▶ [DESCRIPTION OF THE TASK]: Tell how many lines in the records contain the word "gitbook"; the number alone is the answer.

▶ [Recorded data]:
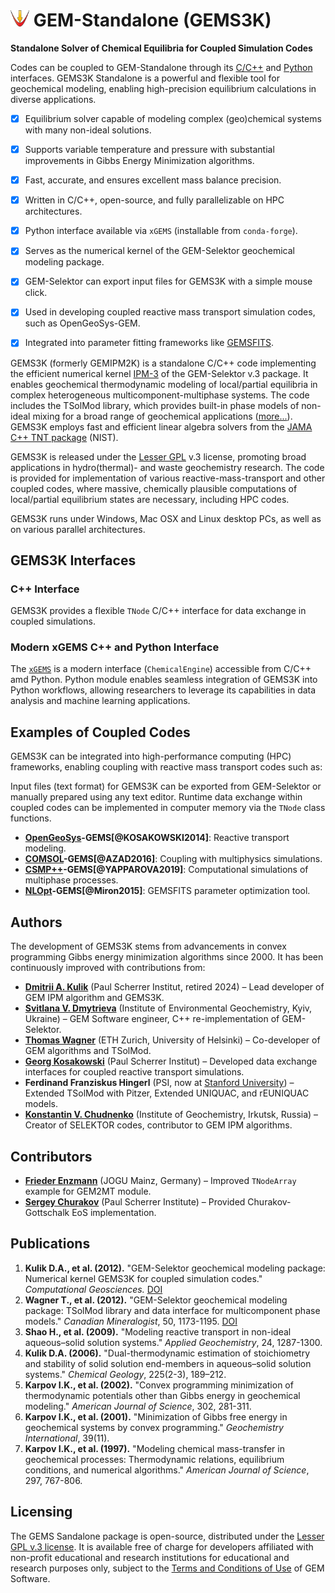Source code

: # <img style="float: center; height: 6%; width: 6%;" src="../../img/gems1.png"> GEM-Standalone (GEMS3K)

**Standalone Solver of Chemical Equilibria for Coupled Simulation Codes**

 Codes can be coupled to GEM-Standalone through its [C/C++](#gems3k-interfaces) and [Python](#modern-xgems-c-and-python-interface) interfaces. GEMS3K Standalone is a powerful and flexible tool for geochemical modeling, enabling high-precision equilibrium calculations in diverse applications.

- [x] Equilibrium solver capable of modeling complex (geo)chemical systems with many non-ideal solutions.
- [x] Supports variable temperature and pressure with substantial improvements in Gibbs Energy Minimization algorithms.
- [x] Fast, accurate, and ensures excellent mass balance precision.
- [x] Written in C/C++, open-source, and fully parallelizable on HPC architectures.
- [x] Python interface available via `xGEMS` (installable from `conda-forge`).
- [x] Serves as the numerical kernel of the GEM-Selektor geochemical modeling package.
- [x] GEM-Selektor can export input files for GEMS3K with a simple mouse click.
- [x] Used in developing coupled reactive mass transport simulation codes, such as OpenGeoSys-GEM.
- [x] Integrated into parameter fitting frameworks like [GEMSFITS](../gemsfits).


GEMS3K (formerly GEMIPM2K) is a standalone C/C++ code implementing the efficient numerical kernel [IPM-3](#gems-standalone-gems3k "more information in doc/html/theory_gem.html help file") of the GEM-Selektor v.3 package. It enables geochemical thermodynamic modeling of local/partial equilibria in complex heterogeneous multicomponent-multiphase systems. The code includes the TSolMod library, which provides built-in phase models of non-ideal mixing for a broad range of geochemical applications ([more...](solutionmodels)). GEMS3K employs fast and efficient linear algebra solvers from the [JAMA C++ TNT package](http://math.nist.gov/tnt/download.html) (NIST).

GEMS3K is released under the [Lesser GPL](http://www.gnu.org/licenses/lgpl.html) v.3 license, promoting broad applications in hydro(thermal)- and waste geochemistry research. The code is provided for implementation of various reactive-mass-transport and other coupled codes, where massive, chemically plausible computations of local/partial equilibrium states are necessary, including HPC codes.  

GEMS3K runs under Windows, Mac OSX and Linux desktop PCs, as well as on various parallel architectures. 

## GEMS3K Interfaces

### C++ Interface

GEMS3K provides a flexible `TNode` C/C++ interface for data exchange in coupled simulations.

### Modern xGEMS C++ and Python Interface

The [`xGEMS`](download#xgems) is a modern interface (`ChemicalEngine`) accessible from C/C++ amd Python. Python module enables seamless integration of GEMS3K into Python workflows, allowing researchers to leverage its capabilities in data analysis and machine learning applications.

## Examples of Coupled Codes

GEMS3K can be integrated into high-performance computing (HPC) frameworks, enabling coupling with reactive mass transport codes such as:

Input files (text format) for GEMS3K can be exported from GEM-Selektor or manually prepared using any text editor. Runtime data exchange within coupled codes can be implemented in computer memory via the `TNode` class functions.

- **[OpenGeoSys](http://www.opengeosys.net)-GEMS[@KOSAKOWSKI2014]**: Reactive transport modeling.
- **[COMSOL](https://www.comsol.com/comsol-multiphysics)-GEMS[@AZAD2016]**: Coupling with multiphysics simulations.
- **[CSMP++](https://mineralsystems.ethz.ch/software/csmp.html)-GEMS[@YAPPAROVA2019]**: Computational simulations of multiphase processes.
- **[NLOpt](https://nlopt.readthedocs.io/en/latest/)-GEMS[@Miron2015]**: GEMSFITS parameter optimization tool.

## Authors
The development of GEMS3K stems from advancements in convex programming Gibbs energy minimization algorithms since 2000. It has been continuously improved with contributions from:

- **[Dmitrii A. Kulik](https://www.researchgate.net/profile/Dmitrii-Kulik)** (Paul Scherrer Institut, retired 2024) – Lead developer of GEM IPM algorithm and GEMS3K.
- **[Svitlana V. Dmytrieva](mailto:svitlana.dmitrieva@psi.ch)** (Institute of Environmental Geochemistry, Kyiv, Ukraine) – GEM Software engineer, C++ re-implementation of GEM-Selektor.
- **[Thomas Wagner](http://www.helsinki.fi/geo/staff/wagner/index.html)** (ETH Zurich, University of Helsinki) – Co-developer of GEM algorithms and TSolMod.
- **[Georg Kosakowski](http://people.web.psi.ch/kosakowski/)** (Paul Scherrer Institut) – Developed data exchange interfaces for coupled reactive transport simulations.
- **Ferdinand Franziskus Hingerl** (PSI, now at [Stanford University](https://pangea.stanford.edu/departments/ere/)) – Extended TSolMod with Pitzer, Extended UNIQUAC, and rEUNIQUAC models.
- **[Konstantin V. Chudnenko](http://www.igc.irk.ru/Labs/labs28-2.html)** (Institute of Geochemistry, Irkutsk, Russia) – Creator of SELEKTOR codes, contributor to GEM IPM algorithms.

## Contributors

- **[Frieder Enzmann](http://www.staff.uni-mainz.de/enzmann/)** (JOGU Mainz, Germany) – Improved `TNodeArray` example for GEM2MT module.
- **[Sergey Churakov](http://people.web.psi.ch/churakov)** (Paul Scherrer Institute) – Provided Churakov-Gottschalk EoS implementation.

## Publications

1. **Kulik D.A., et al. (2012).** "GEM-Selektor geochemical modeling package: Numerical kernel GEMS3K for coupled simulation codes." *Computational Geosciences.* [DOI](http://dx.doi.org/10.1007/s10596-012-9310-6)
2. **Wagner T., et al. (2012).** "GEM-Selektor geochemical modeling package: TSolMod library and data interface for multicomponent phase models." *Canadian Mineralogist*, 50, 1173-1195. [DOI](http://dx.doi.org/10.3749/canmin.50.5.1173)
3. **Shao H., et al. (2009).** "Modeling reactive transport in non-ideal aqueous–solid solution systems." *Applied Geochemistry*, 24, 1287-1300.
4. **Kulik D.A. (2006).** "Dual-thermodynamic estimation of stoichiometry and stability of solid solution end-members in aqueous–solid solution systems." *Chemical Geology*, 225(2-3), 189–212.
5. **Karpov I.K., et al. (2002).** "Convex programming minimization of thermodynamic potentials other than Gibbs energy in geochemical modeling." *American Journal of Science*, 302, 281-311.
6. **Karpov I.K., et al. (2001).** "Minimization of Gibbs free energy in geochemical systems by convex programming." *Geochemistry International*, 39(11).
7. **Karpov I.K., et al. (1997).** "Modeling chemical mass-transfer in geochemical processes: Thermodynamic relations, equilibrium conditions, and numerical algorithms." *American Journal of Science*, 297, 767-806. 

## Licensing

The GEMS Sandalone package is open-source, distributed under the [Lesser GPL v.3 license](http://www.gnu.org/copyleft/lesser.html).
It is available free of charge for developers affiliated with non-profit educational and research institutions for educational and research purposes only, subject to the [Terms and Conditions of Use](../citingterms) of GEM Software.









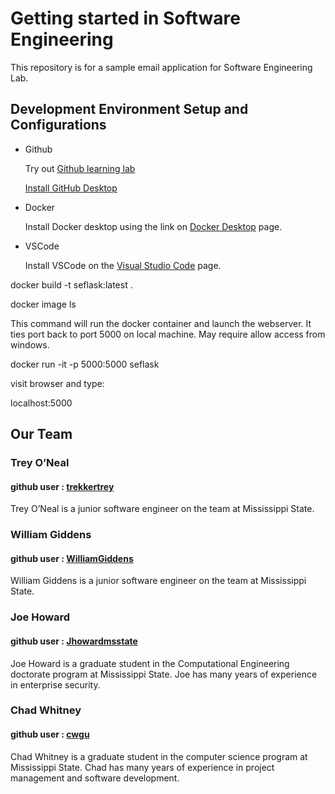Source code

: <H1>Getting started in Software Engineering</h1>

<p>This repository is for a sample email application for Software Engineering Lab.</p>

<h2>Development Environment Setup and Configurations</h2>

<ul>
<li>Github</li>
<p>
Try out <a href="https://lab.github.com/">Github learning lab</a>

<a href="https://desktop.github.com/">Install GitHub Desktop</a>
</p>
<li>Docker</li>
<p>Install Docker desktop using the link on <a href="https://www.docker.com/products/docker-desktop">Docker Desktop</a> page.
</p>
<li>VSCode</li>
<p>
Install VSCode on the <a href="https://code.visualstudio.com/">Visual Studio Code</a> page.
</p>

</ul>


<p>docker build -t seflask:latest .</p>

<p>docker image ls</p>

<p>This command will run the docker container and launch the webserver. It ties port back to port 5000 on local machine. May require allow access from windows.</p>

<p>docker run -it -p 5000:5000 seflask</p>

visit browser and type:

<p>localhost:5000</p>

<h2>Our Team</h2>

<h3>Trey O’Neal</h3>
<h4>github user : <a href="https://github.com/trekkertrey">trekkertrey</a></h4>
<p>Trey O’Neal is a junior software engineer on the team at Mississippi State.</p>


<h3>William Giddens</h3>
<h4>github user : <a href="https://github.com/WilliamGiddens">WilliamGiddens</a></h4>
<p>William Giddens is a junior software engineer on the team at Mississippi State.</p>

<h3>Joe Howard</h3>
<h4>github user : <a href="https://github.com/Jhowardmsstate">Jhowardmsstate</a></h4>
<p>Joe Howard is a graduate student in the Computational Engineering doctorate program at Mississippi State. Joe has many years of experience in enterprise security.</p>

<h3>Chad Whitney</h3>
<h4>github user : <a href="https://github.com/cwgu">cwgu</a></h4>

<p>Chad Whitney is a graduate student in the computer science program at Mississippi State. Chad has many years of experience in project management and software development.</p>
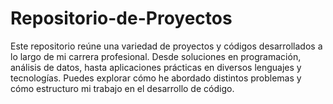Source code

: # Repositorio-de-Proyectos
Este repositorio reúne una variedad de proyectos y códigos desarrollados a lo largo de mi carrera profesional. Desde soluciones en programación, análisis de datos, hasta aplicaciones prácticas en diversos lenguajes y tecnologías. Puedes explorar cómo he abordado distintos problemas y cómo estructuro mi trabajo en el desarrollo de código.

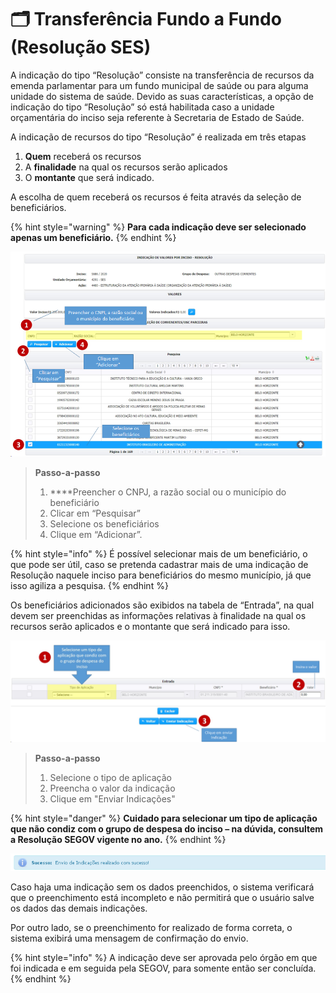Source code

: # 🗂 Transferência Fundo a Fundo \(Resolução SES\)

A indicação do tipo “Resolução” consiste na transferência de recursos da emenda parlamentar para um fundo municipal de saúde ou para alguma unidade do sistema de saúde. Devido as suas características, a opção de indicação do tipo “Resolução” só está habilitada caso a unidade orçamentária do inciso seja referente à Secretaria de Estado de Saúde.

A indicação de recursos do tipo “Resolução” é realizada em três etapas

1. **Quem** receberá os recursos
2. A **finalidade** na qual os recursos serão aplicados
3. O **montante** que será indicado.

A escolha de quem receberá os recursos é feita através da seleção de beneficiários.

{% hint style="warning" %}
**Para cada indicação deve ser selecionado apenas um beneficiário.**
{% endhint %}

![](../../../.gitbook/assets/image%20%28198%29.png)

> **Passo-a-passo**
>
> 1.  ****Preencher o CNPJ, a razão social ou o município do beneficiário
> 2. Clicar em “Pesquisar”
> 3. Selecione os beneficiários
> 4. Clique em “Adicionar”.

{% hint style="info" %}
É possível selecionar mais de um beneficiário, o que pode ser útil, caso se pretenda cadastrar mais de uma indicação de Resolução naquele inciso para beneficiários do mesmo município, já que isso agiliza a pesquisa.
{% endhint %}

Os beneficiários adicionados são exibidos na tabela de “Entrada”, na qual devem ser preenchidas as informações relativas à finalidade na qual os recursos serão aplicados e o montante que será indicado para isso.

![](../../../.gitbook/assets/image%20%28186%29.png)

> **Passo-a-passo**
>
> 1. Selecione o tipo de aplicação
> 2. Preencha o valor da indicação
> 3. Clique em "Enviar Indicações"

{% hint style="danger" %}
**Cuidado para selecionar um tipo de aplicação que não condiz com o grupo de despesa do inciso – na dúvida, consultem a Resolução SEGOV vigente no ano.**
{% endhint %}

![](../../../.gitbook/assets/18.png)

Caso haja uma indicação sem os dados preenchidos, o sistema verificará que o preenchimento está incompleto e não permitirá que o usuário salve os dados das demais indicações. 

Por outro lado, se o preenchimento for realizado de forma correta, o sistema exibirá uma mensagem de confirmação do envio.

{% hint style="info" %}
A indicação deve ser aprovada pelo órgão em que foi indicada e em seguida pela SEGOV, para somente então ser concluída.
{% endhint %}

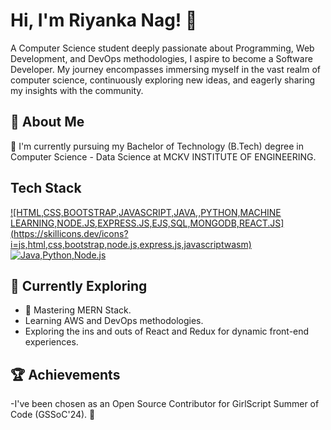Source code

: # Hi, I'm Riyanka Nag! 👋
A Computer Science student deeply passionate about Programming, Web Development, and DevOps methodologies, I aspire to become a Software Developer. My journey encompasses immersing myself in the vast realm of computer science, continuously exploring new ideas, and eagerly sharing my insights with the community.


## 🚀 About Me

🔭 I'm currently pursuing my Bachelor of Technology (B.Tech) degree in Computer Science - Data Science at MCKV INSTITUTE OF ENGINEERING.

## Tech Stack
[![HTML,CSS,BOOTSTRAP,JAVASCRIPT,JAVA,,PYTHON,MACHINE LEARNING,NODE.JS,EXPRESS.JS,EJS,SQL,MONGODB,REACT.JS](https://skillicons.dev/icons?
i=js,html,css,bootstrap,node.js,express.js,javascriptwasm)](https://skillicons.dev)
[![Java,Python,Node.js](https://skillicons.dev/icons?i=java,python,nodejs&theme=light)](https://skillicons.dev)

## 🌱 Currently Exploring

- 🚀 Mastering MERN Stack.
- Learning AWS and DevOps methodologies.
- Exploring the ins and outs of React and Redux for dynamic front-end experiences.
 

 ## 🏆 Achievements

-I've been chosen as an Open Source Contributor for GirlScript Summer of Code (GSSoC'24). 🌟



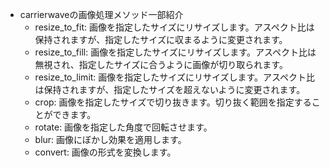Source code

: - carrierwaveの画像処理メソッド一部紹介
  - resize_to_fit: 画像を指定したサイズにリサイズします。アスペクト比は保持されますが、指定したサイズに収まるように変更されます。
  - resize_to_fill: 画像を指定したサイズにリサイズします。アスペクト比は無視され、指定したサイズに合うように画像が切り取られます。
  - resize_to_limit: 画像を指定したサイズにリサイズします。アスペクト比は保持されますが、指定したサイズを超えないように変更されます。
  - crop: 画像を指定したサイズで切り抜きます。切り抜く範囲を指定することができます。
  - rotate: 画像を指定した角度で回転させます。
  - blur: 画像にぼかし効果を適用します。
  - convert: 画像の形式を変換します。
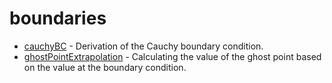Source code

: # boundaries

* [cauchyBC](cauchyBC) - Derivation of the Cauchy boundary condition.
* [ghostPointExtrapolation](ghostPointExtrapolation) - Calculating the value of
  the ghost point based on the value at the boundary condition.
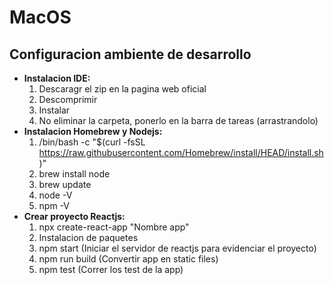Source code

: # MacOS

## Configuracion ambiente de desarrollo

- **Instalacion IDE:**
  1. Descaragr el zip en la pagina web oficial
  2. Descomprimir
  3. Instalar
  4. No eliminar la carpeta, ponerlo en la barra de tareas (arrastrandolo)
- **Instalacion Homebrew y Nodejs:**
  1. /bin/bash -c "$(curl -fsSL https://raw.githubusercontent.com/Homebrew/install/HEAD/install.sh)"
  2. brew install node
  3. brew update
  4. node -V
  5. npm -V
- **Crear proyecto Reactjs:**
  1. npx create-react-app "Nombre app"
  2. Instalacion de paquetes
  3. npm start (Iniciar el servidor de reactjs para evidenciar el proyecto)
  4. npm run build (Convertir app en static files)
  5. npm test (Correr los test de la app)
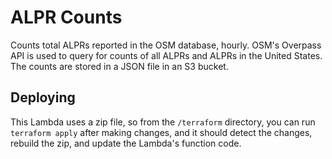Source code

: # ALPR Counts

Counts total ALPRs reported in the OSM database, hourly. OSM's Overpass API is used to query for counts of all ALPRs and ALPRs in the United States. The counts are stored in a JSON file in an S3 bucket.

## Deploying
This Lambda uses a zip file, so from the `/terraform` directory, you can run `terraform apply` after making changes, and it should detect the changes, rebuild the zip, and update the Lambda's function code.
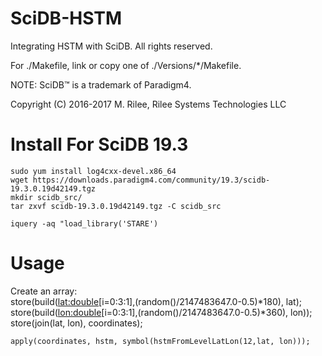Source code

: 
# SciDB-HSTM

Integrating HSTM with SciDB. All rights reserved.

For ./Makefile, link or copy one of ./Versions/*/Makefile.

NOTE: SciDB™ is a trademark of Paradigm4.

Copyright (C) 2016-2017 M. Rilee, Rilee Systems Technologies LLC

# Install For SciDB 19.3
    sudo yum install log4cxx-devel.x86_64
    wget https://downloads.paradigm4.com/community/19.3/scidb-19.3.0.19d42149.tgz
    mkdir scidb_src/
    tar zxvf scidb-19.3.0.19d42149.tgz -C scidb_src 

    iquery -aq "load_library('STARE')
    

# Usage
Create an array:     
    store(build(<lat:double>[i=0:3:1],(random()/2147483647.0-0.5)*180), lat);
    store(build(<lon:double>[i=0:3:1],(random()/2147483647.0-0.5)*360), lon));    
    store(join(lat, lon), coordinates);
    
    apply(coordinates, hstm, symbol(hstmFromLevelLatLon(12,lat, lon)));
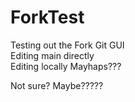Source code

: # ForkTest
Testing out the Fork Git GUI <br/>
Editing main directly <br/>
Editing locally
Mayhaps???



Not sure?
Maybe?????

▶ [EXERCISE RESULT]: 3